With this knowledge, the team led by the physicist Krasnokutski has now been able to demonstrate a reaction pathway that can take place under cosmic conditions and does not require water.

“Instead of taking the chemical detour in which amino acids are formed, we wanted to find out whether amino ketene molecules could not be formed instead and combine directly to form peptides,” says Krasnokutski, describing the basic idea behind the work. He adds: “And we did this under the conditions that prevail in cosmic molecular clouds, that is to say on dust particles in a vacuum, where the corresponding chemicals are present in abundance: carbon, ammonia, and carbon monoxide.”

In an ultra-high vacuum chamber, substrates that serve as a model for the surface of dust particles were brought together with carbon, ammonia, and carbon monoxide at about one quadrillionth of normal air pressure and minus 263 degrees Celsius.

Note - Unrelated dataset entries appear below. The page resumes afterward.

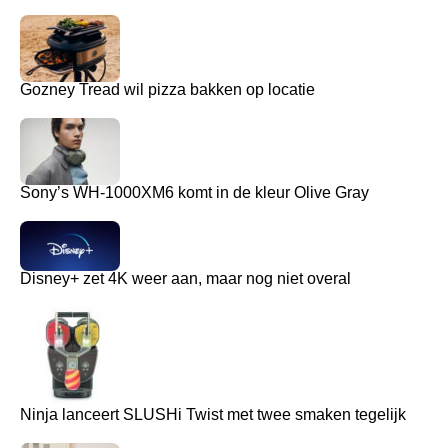
Gozney Tread wil pizza bakken op locatie
Sony’s WH-1000XM6 komt in de kleur Olive Gray
Disney+ zet 4K weer aan, maar nog niet overal
Ninja lanceert SLUSHi Twist met twee smaken tegelijk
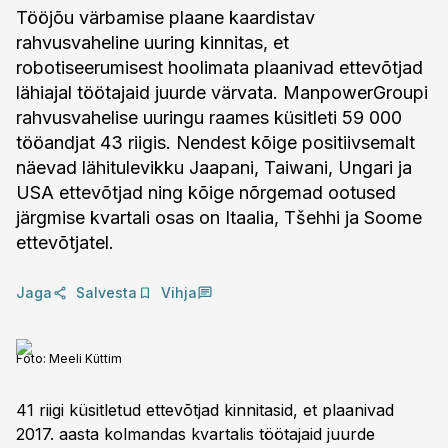
Tööjõu värbamise plaane kaardistav
rahvusvaheline uuring kinnitas, et
robotiseerumisest hoolimata plaanivad ettevõtjad
lähiajal töötajaid juurde värvata. ManpowerGroupi
rahvusvahelise uuringu raames küsitleti 59 000
tööandjat 43 riigis. Nendest kõige positiivsemalt
näevad lähitulevikku Jaapani, Taiwani, Ungari ja
USA ettevõtjad ning kõige nõrgemad ootused
järgmise kvartali osas on Itaalia, Tšehhi ja Soome
ettevõtjatel.
Jaga
Salvesta
Vihja
Foto:
Meeli Küttim
41 riigi küsitletud ettevõtjad kinnitasid, et plaanivad
2017. aasta kolmandas kvartalis töötajaid juurde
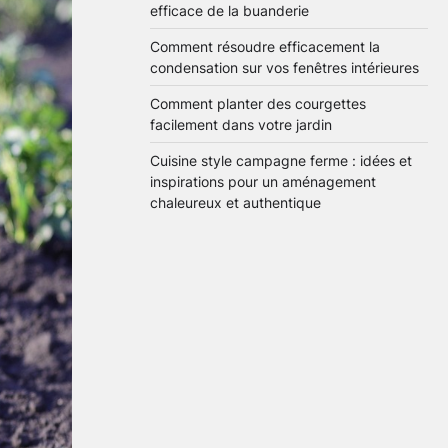
efficace de la buanderie
Comment résoudre efficacement la
condensation sur vos fenêtres intérieures
Comment planter des courgettes
facilement dans votre jardin
Cuisine style campagne ferme : idées et
inspirations pour un aménagement
chaleureux et authentique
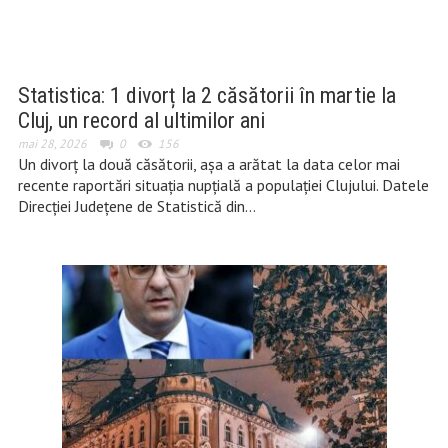
Statistica: 1 divorț la 2 căsătorii în martie la
Cluj, un record al ultimilor ani
mai 28, 2026
0
156
Un divorț la două căsătorii, așa a arătat la data celor mai
recente raportări situația nupțială a populației Clujului. Datele
Direcției Județene de Statistică din…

“Investigations showed that under these conditions, the peptide polyglycine was formed from the simple chemicals,” Krasnokutski says. “These are therefore chains of the very simple amino acid glycine, and we observed different lengths. The longest specimens consisted of eleven units of the amino acid.”

In this experiment, the German team was also able to detect the suspected amino ketene. “The fact that the reaction can take place at such low temperatures at all is due to the amino ketene molecules being extremely reactive. They combine with each other in an effective polymerization. The product of this is polyglycine.”

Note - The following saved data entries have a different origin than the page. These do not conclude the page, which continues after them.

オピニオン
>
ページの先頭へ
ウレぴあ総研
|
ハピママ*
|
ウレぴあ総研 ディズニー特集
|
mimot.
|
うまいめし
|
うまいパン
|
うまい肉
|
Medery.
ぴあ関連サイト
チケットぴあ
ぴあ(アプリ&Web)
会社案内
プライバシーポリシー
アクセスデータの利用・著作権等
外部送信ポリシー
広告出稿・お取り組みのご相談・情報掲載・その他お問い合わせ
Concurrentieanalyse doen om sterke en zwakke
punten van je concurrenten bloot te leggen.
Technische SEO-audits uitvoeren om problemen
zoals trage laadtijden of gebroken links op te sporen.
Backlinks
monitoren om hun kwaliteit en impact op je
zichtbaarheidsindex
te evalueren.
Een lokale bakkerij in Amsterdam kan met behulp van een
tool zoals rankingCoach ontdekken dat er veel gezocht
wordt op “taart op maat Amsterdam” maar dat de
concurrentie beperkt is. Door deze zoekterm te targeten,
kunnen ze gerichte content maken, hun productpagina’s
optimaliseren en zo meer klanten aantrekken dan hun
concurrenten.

Quantum mechanical tunneling effect might play a role

“It was nevertheless surprising to us that the polymerization of amino ketene could happen so easily under such conditions,” says Krasnokutski. “This is because an energy barrier actually has to be overcome for this to happen. However, it may be that we are helped in this by a special effect of quantum mechanics. In this special reaction step, a hydrogen atom changes its place. However, it is so small that, as a quantum particle, it could not overcome the barrier but was simply able to cross it, so to speak, through the tunneling effect.”

Now that it is clear that not only amino acids, but also peptide chains, can be created under cosmic conditions, we may have to look not only to Earth but also more into space when researching the origin of life.

Reference: “A pathway to peptides in space through the condensation of atomic carbon” by S. A. Krasnokutski, K.-J. Chuang, C. Jäger, N. Ueberschaar and Th. Henning, 10 February 2022, Nature Astronomy.